Peritoneal clearances with different dialysis regimens in children undergoing continuous cycling peritoneal dialysis

Peritoneal clearances and dialysate protein losses occurring in paediatric patients undergoing different continuous cycling peritoneal dialysis (CCPD) regimens have not been well defined. We, therefore, evaluated 10 children aged 15.8 +/- 2.5 (SD) years who were maintained on home peritoneal dialysis for 20.5 +/- 10 months. All patients had at least 3 months of CCPD. The patients were admitted to the Clinical Research Center for 48 hours and allocated to five different dialysis protocols. In protocol I, the frequency of exchanges was 10 per 10 hours; in Protocol II it was 5 per 10 hours; and in Protocol III it was 3 per 10 hours. Protocol II D and III D had, in addition, a daytime dwell of one-half the night-time volume.
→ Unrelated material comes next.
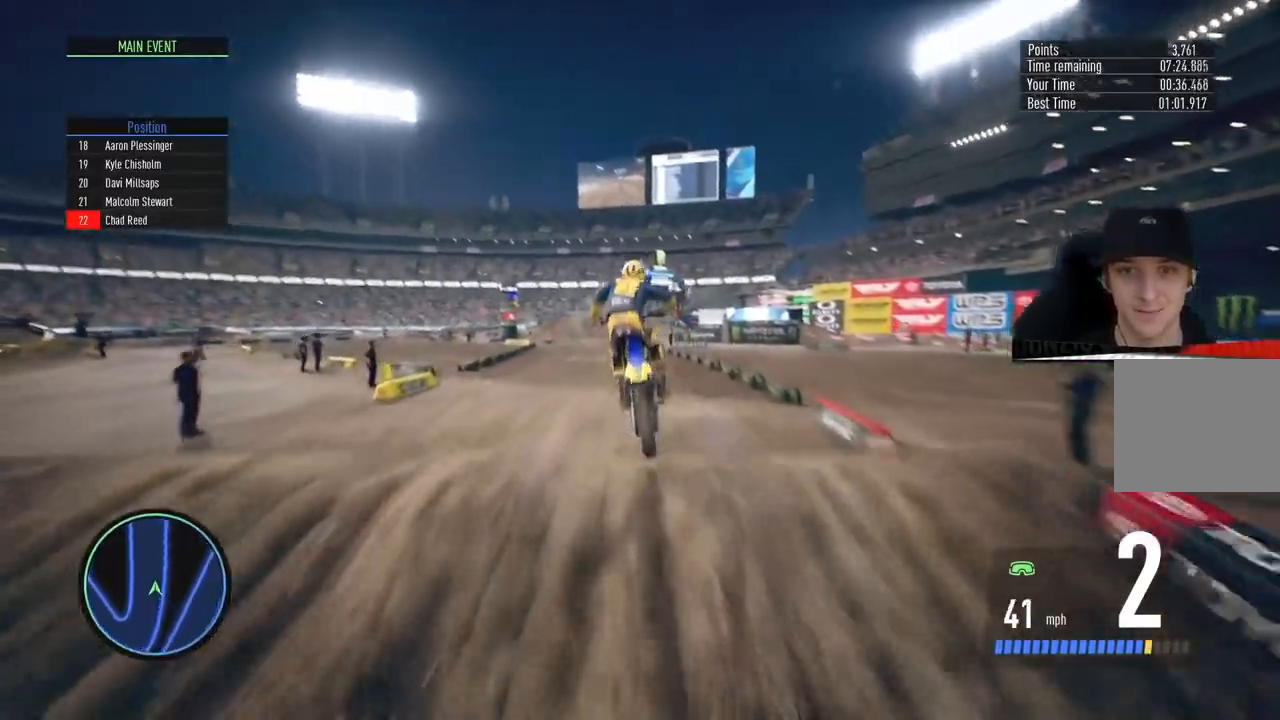
{"buttons": ["R2"], "left_stick": "center", "right_stick": "center", "events": [[133, "right_stick", "center"], [167, "CIRCLE", "down"], [217, "left_stick", "center"], [300, "CIRCLE", "up"]]}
A 1.5% glucose dialysate solution was used for night-time dialysis, and 4.25% glucose dialysate solution for the daytime dwell. The mean inflow dialysate volume per exchange was 36.7 +/- 5.6 ml/kg body weight and was constant in each patient for each study protocol. BUN and creatinine clearances for each protocol were calculated and dialysate protein losses were measured. The data indicate that hourly night-time dialysis (Protocol I) provides best solute clearance. A daytime dwell further enhances the total solute clearance and should be used preferably in anuric patients. Residual urine output contributes significantly to the total solute clearance. Protein losses are maximum with low-frequency exchanges and a daytime dwell. No significant differences in the serum albumin concentrations were found during the different protocols; however, the long-term effect of the protein loss on the nutritional status of the patients requires further evaluation.